→ JOB ITEM:
Word for word, restate every line from the one with "Bencana Alam" through the end of the records below, both included, and add nothing.

/---

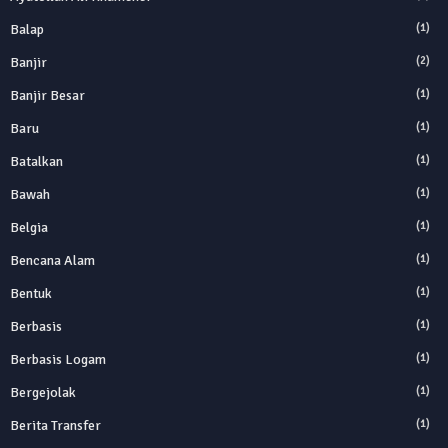
Balap
(1)
Banjir
(2)
Banjir Besar
(1)
Baru
(1)
Batalkan
(1)
Bawah
(1)
Belgia
(1)
Bencana Alam
(1)
Bentuk
(1)
Berbasis
(1)
Berbasis Logam
(1)
Bergejolak
(1)
Berita Transfer
(1)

\---

→ RESPONSE TO THE EXERCISE:
Bencana Alam
(1)
Bentuk
(1)
Berbasis
(1)
Berbasis Logam
(1)
Bergejolak
(1)
Berita Transfer
(1)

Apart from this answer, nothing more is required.